Stated exercise> Copy the records below with each "sign-off" changed to "handover" and nothing else altered, leaving out the pictures.
/---
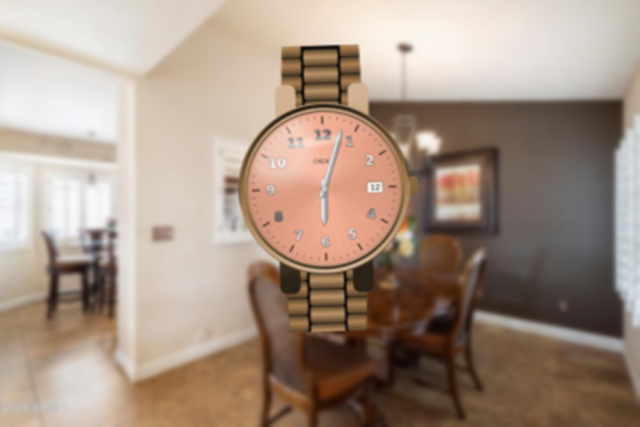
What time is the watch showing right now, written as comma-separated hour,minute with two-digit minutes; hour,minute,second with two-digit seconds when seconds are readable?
6,03
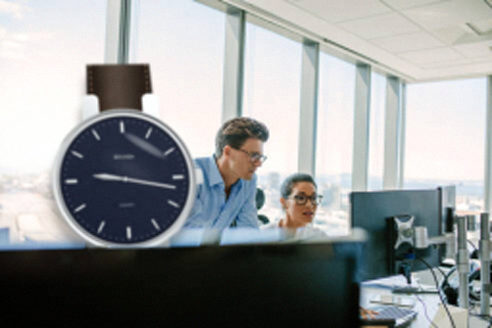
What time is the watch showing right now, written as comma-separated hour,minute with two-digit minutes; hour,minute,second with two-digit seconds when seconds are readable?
9,17
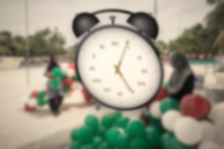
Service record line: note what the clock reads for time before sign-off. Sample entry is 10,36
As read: 5,04
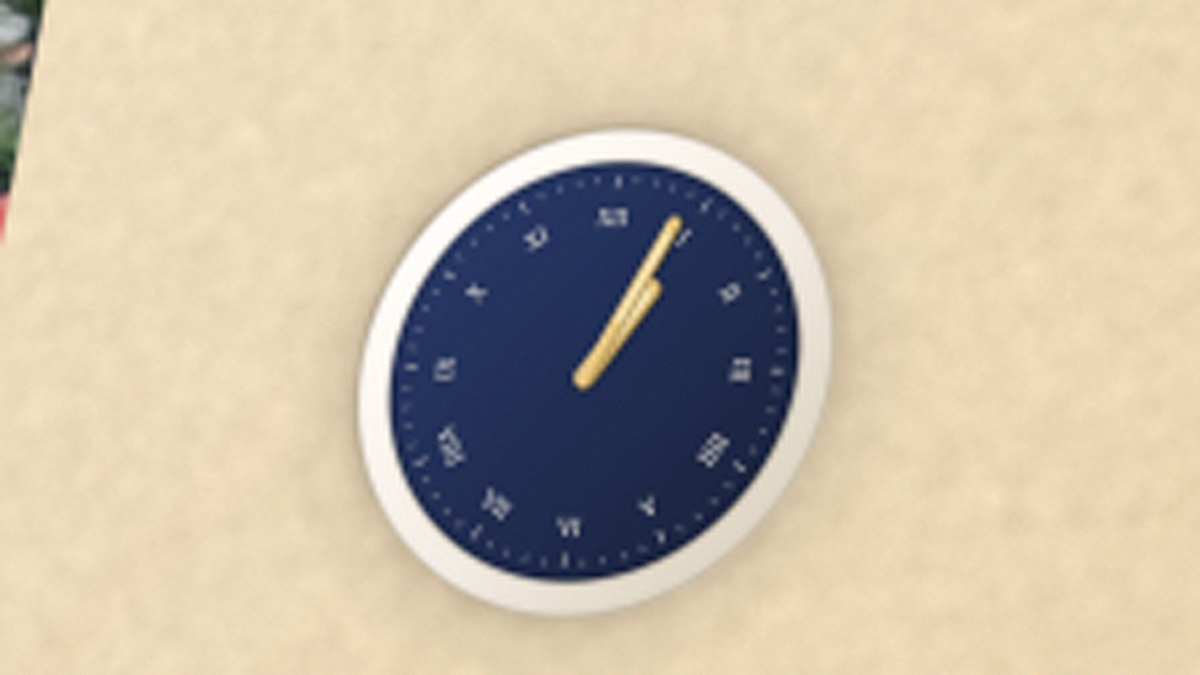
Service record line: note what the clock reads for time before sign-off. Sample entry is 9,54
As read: 1,04
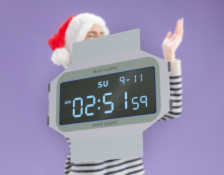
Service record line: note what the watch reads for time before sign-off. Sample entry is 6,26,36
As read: 2,51,59
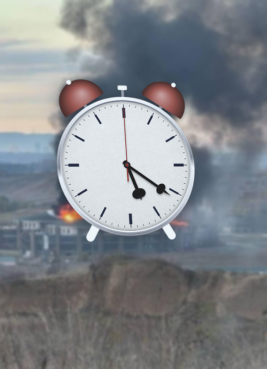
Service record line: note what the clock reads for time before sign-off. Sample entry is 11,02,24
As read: 5,21,00
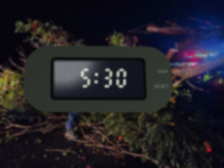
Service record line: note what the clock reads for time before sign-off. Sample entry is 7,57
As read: 5,30
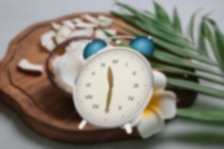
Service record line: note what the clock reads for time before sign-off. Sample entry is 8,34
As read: 11,30
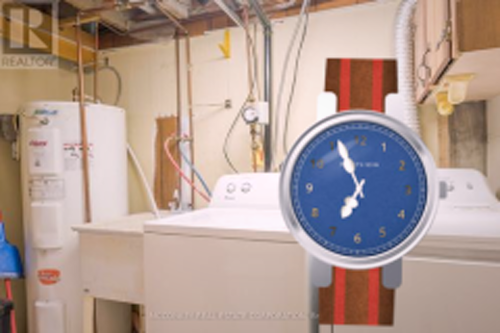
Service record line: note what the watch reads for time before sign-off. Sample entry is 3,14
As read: 6,56
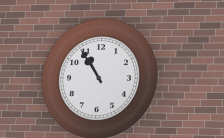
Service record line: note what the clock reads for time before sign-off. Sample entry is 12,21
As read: 10,54
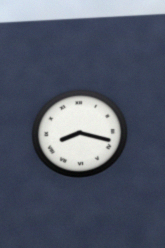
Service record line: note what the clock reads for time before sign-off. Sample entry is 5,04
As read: 8,18
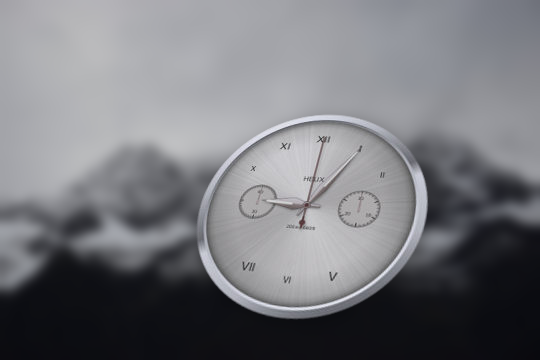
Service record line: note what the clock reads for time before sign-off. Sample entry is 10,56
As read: 9,05
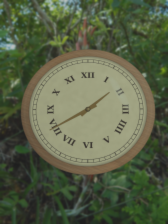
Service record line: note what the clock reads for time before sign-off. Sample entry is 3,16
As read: 1,40
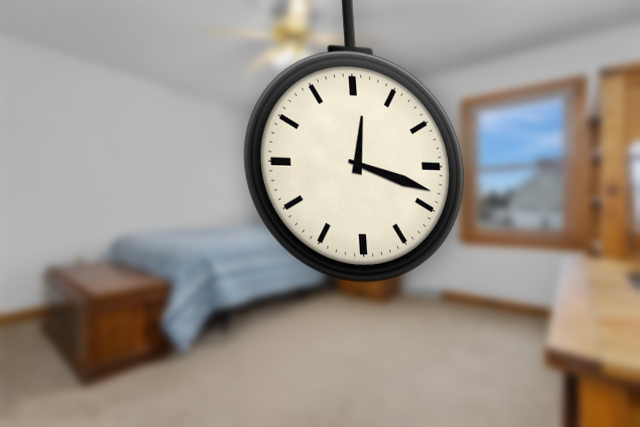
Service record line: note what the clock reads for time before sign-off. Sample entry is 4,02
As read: 12,18
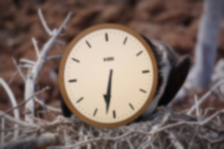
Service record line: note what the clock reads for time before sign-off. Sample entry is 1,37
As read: 6,32
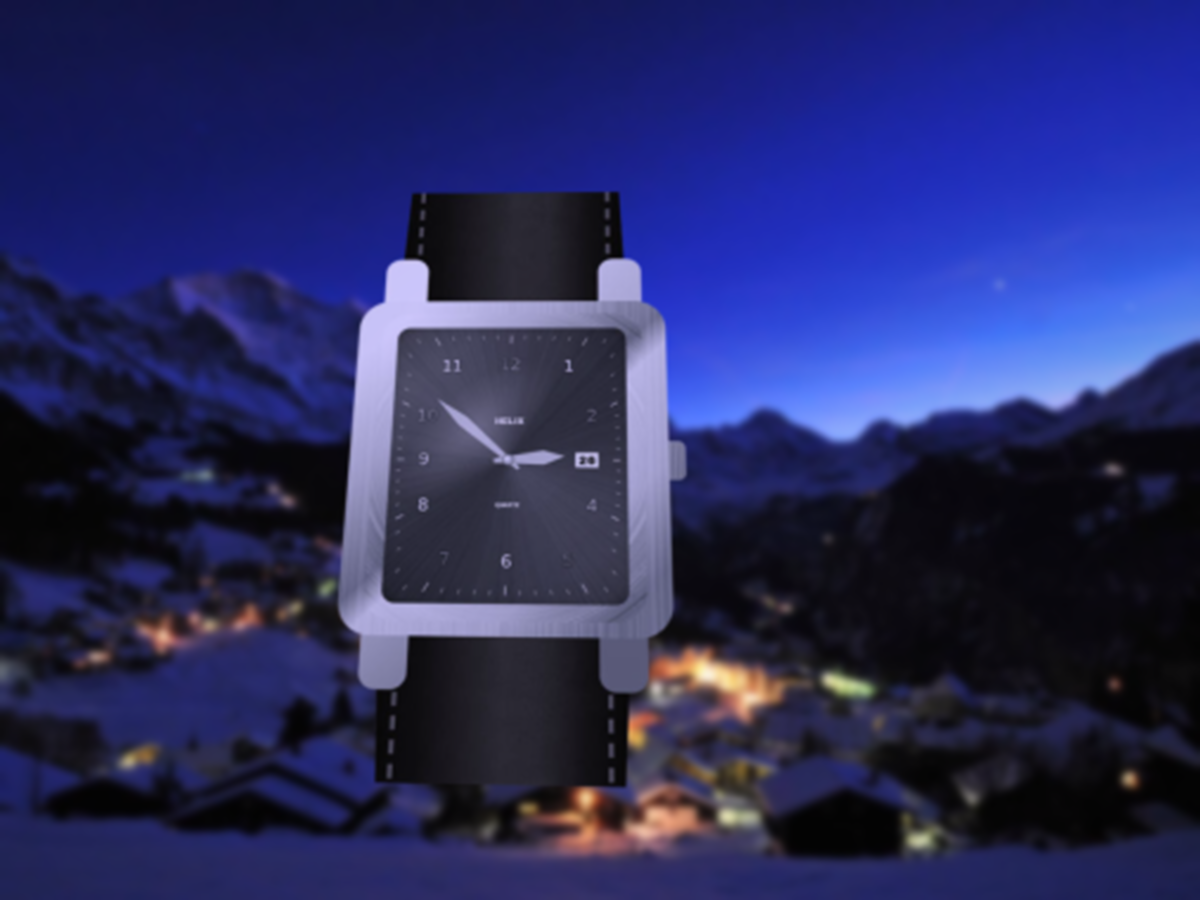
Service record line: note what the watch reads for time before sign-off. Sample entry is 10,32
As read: 2,52
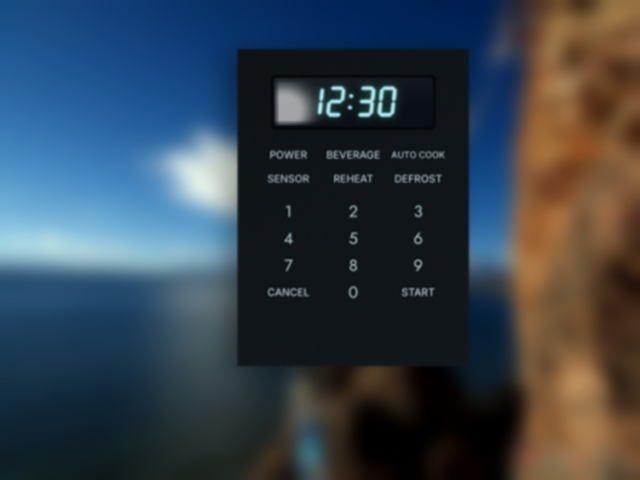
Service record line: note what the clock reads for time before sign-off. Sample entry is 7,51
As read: 12,30
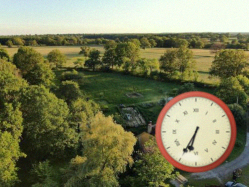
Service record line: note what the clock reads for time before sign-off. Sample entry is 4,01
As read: 6,35
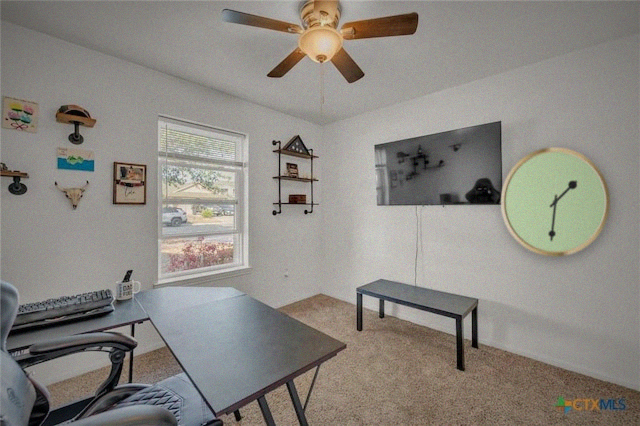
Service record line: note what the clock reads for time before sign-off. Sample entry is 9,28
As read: 1,31
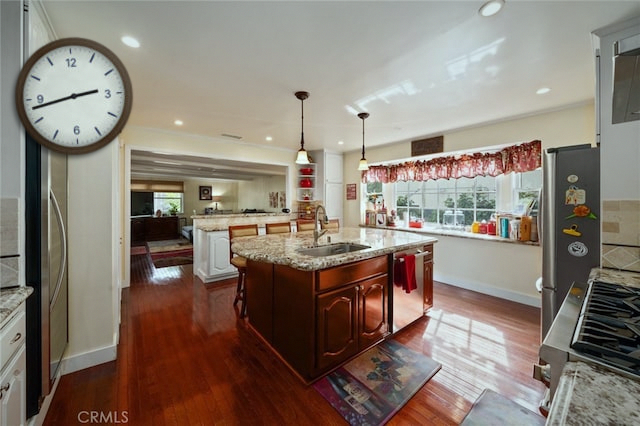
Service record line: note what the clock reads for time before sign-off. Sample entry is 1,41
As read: 2,43
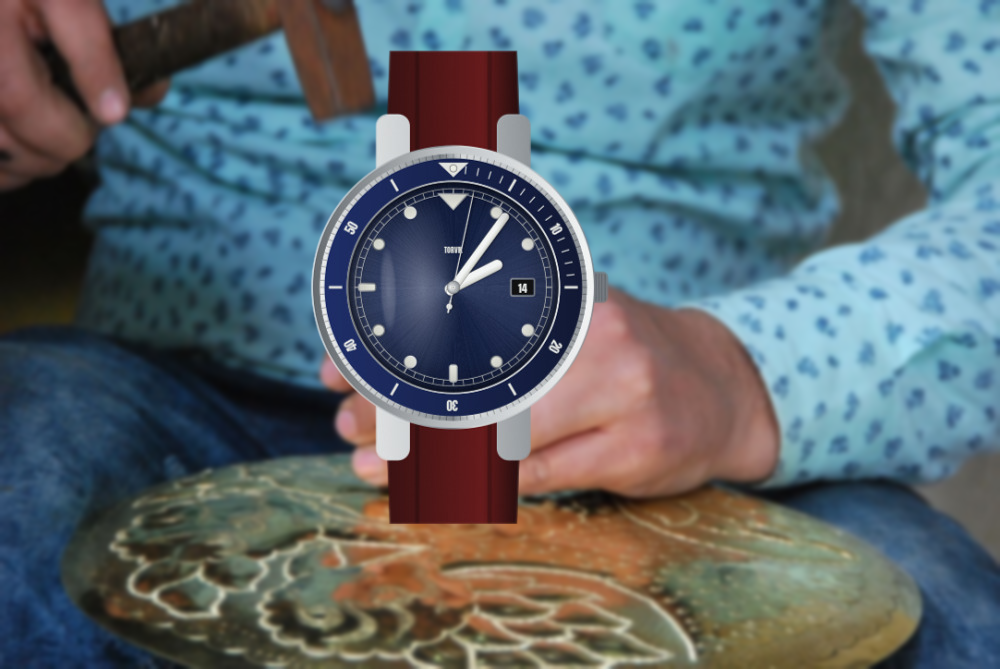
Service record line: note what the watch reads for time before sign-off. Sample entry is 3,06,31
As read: 2,06,02
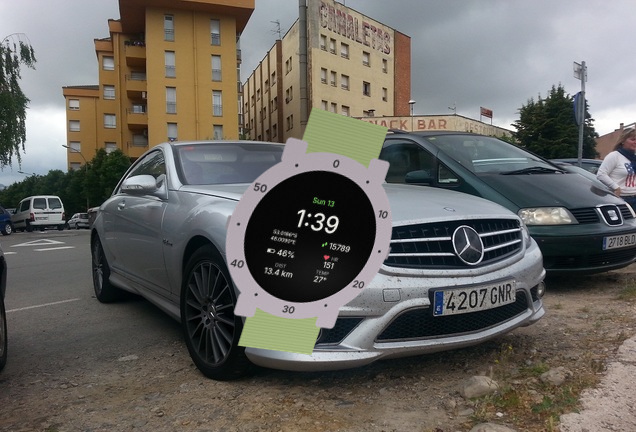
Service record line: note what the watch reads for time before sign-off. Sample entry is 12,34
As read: 1,39
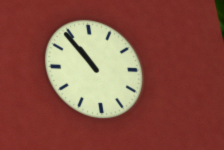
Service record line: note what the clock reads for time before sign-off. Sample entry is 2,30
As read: 10,54
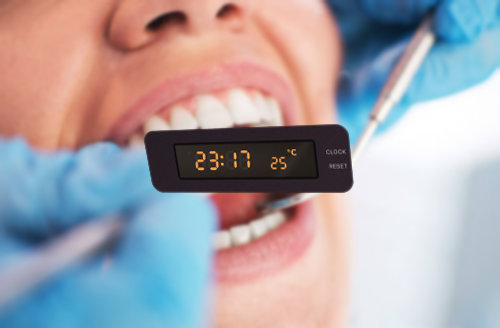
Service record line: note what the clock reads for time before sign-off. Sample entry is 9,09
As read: 23,17
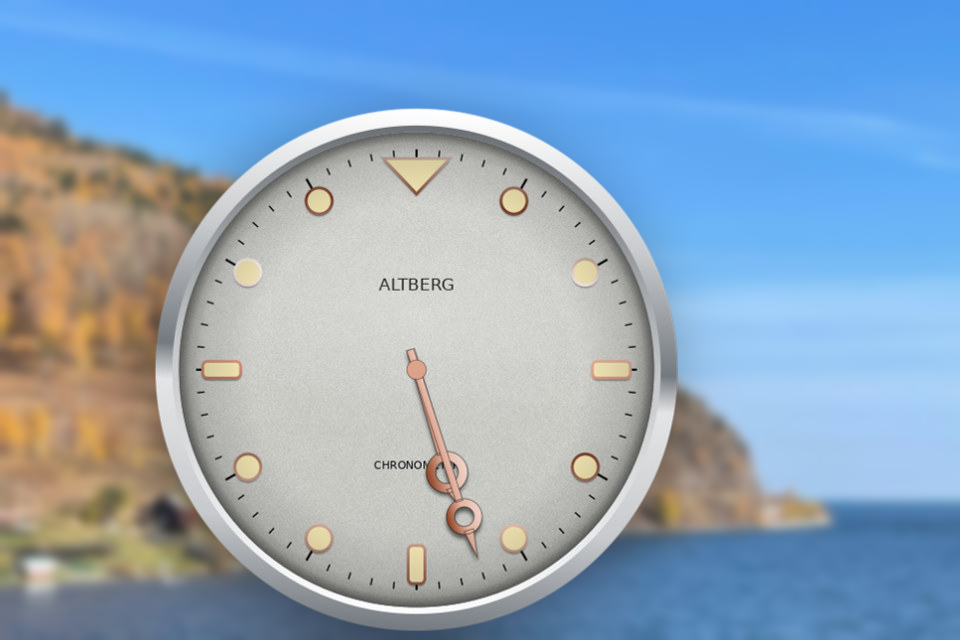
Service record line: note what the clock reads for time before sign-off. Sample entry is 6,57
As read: 5,27
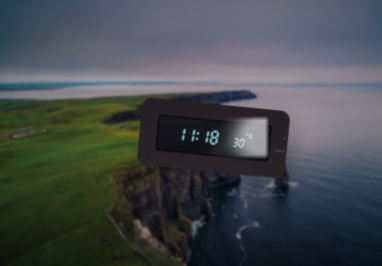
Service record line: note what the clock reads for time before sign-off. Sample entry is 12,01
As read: 11,18
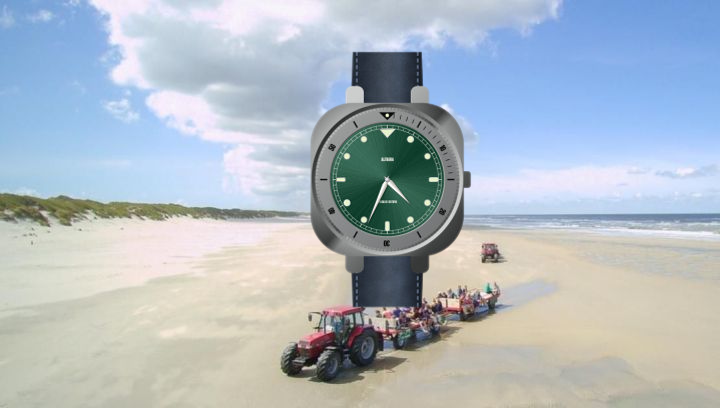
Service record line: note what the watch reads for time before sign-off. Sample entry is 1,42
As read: 4,34
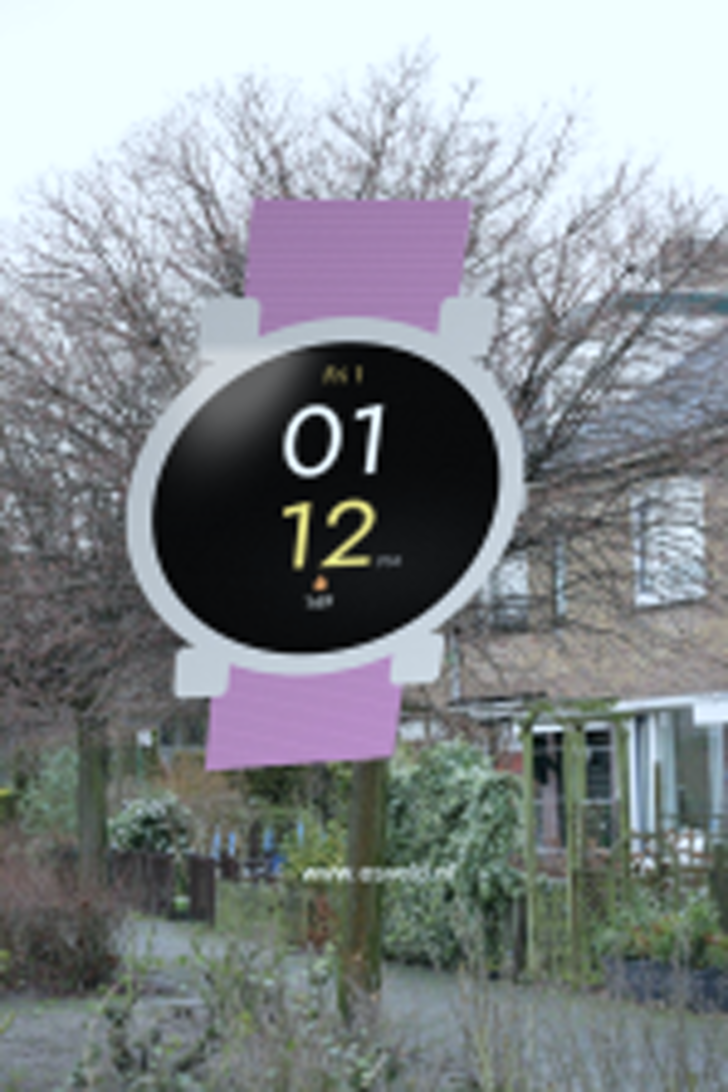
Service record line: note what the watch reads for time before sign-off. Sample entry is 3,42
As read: 1,12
\---
Completed task>
What time is the watch showing right now, written as comma-separated hour,minute with two-digit minutes; hour,minute,second with two-digit seconds when seconds are readable?
6,03
What time is the watch showing right now, written as comma-separated hour,minute with two-digit minutes; hour,minute,second with two-digit seconds when seconds are readable?
9,17
Service record line: note what the clock reads for time before handover. Sample entry is 10,36
As read: 5,04
Service record line: note what the clock reads for time before handover. Sample entry is 9,54
As read: 1,04
Service record line: note what the watch reads for time before handover. Sample entry is 6,26,36
As read: 2,51,59
Service record line: note what the clock reads for time before handover. Sample entry is 11,02,24
As read: 5,21,00
Service record line: note what the clock reads for time before handover. Sample entry is 7,57
As read: 5,30
Service record line: note what the clock reads for time before handover. Sample entry is 8,34
As read: 11,30
Service record line: note what the watch reads for time before handover. Sample entry is 3,14
As read: 6,56
Service record line: note what the clock reads for time before handover. Sample entry is 12,21
As read: 10,54
Service record line: note what the clock reads for time before handover. Sample entry is 5,04
As read: 8,18
Service record line: note what the clock reads for time before handover. Sample entry is 10,56
As read: 9,05
Service record line: note what the clock reads for time before handover. Sample entry is 3,16
As read: 1,40
Service record line: note what the clock reads for time before handover. Sample entry is 4,02
As read: 12,18
Service record line: note what the clock reads for time before handover. Sample entry is 1,37
As read: 6,32
Service record line: note what the watch reads for time before handover. Sample entry is 10,32
As read: 2,52
Service record line: note what the clock reads for time before handover. Sample entry is 7,51
As read: 12,30
Service record line: note what the clock reads for time before handover. Sample entry is 4,01
As read: 6,35
Service record line: note what the clock reads for time before handover. Sample entry is 9,28
As read: 1,31
Service record line: note what the clock reads for time before handover. Sample entry is 1,41
As read: 2,43
Service record line: note what the watch reads for time before handover. Sample entry is 3,06,31
As read: 2,06,02
Service record line: note what the watch reads for time before handover. Sample entry is 12,34
As read: 1,39
Service record line: note what the clock reads for time before handover. Sample entry is 2,30
As read: 10,54
Service record line: note what the clock reads for time before handover. Sample entry is 9,09
As read: 23,17
Service record line: note what the clock reads for time before handover. Sample entry is 6,57
As read: 5,27
Service record line: note what the clock reads for time before handover. Sample entry is 12,01
As read: 11,18
Service record line: note what the watch reads for time before handover. Sample entry is 1,42
As read: 4,34
Service record line: note what the watch reads for time before handover. Sample entry is 3,42
As read: 1,12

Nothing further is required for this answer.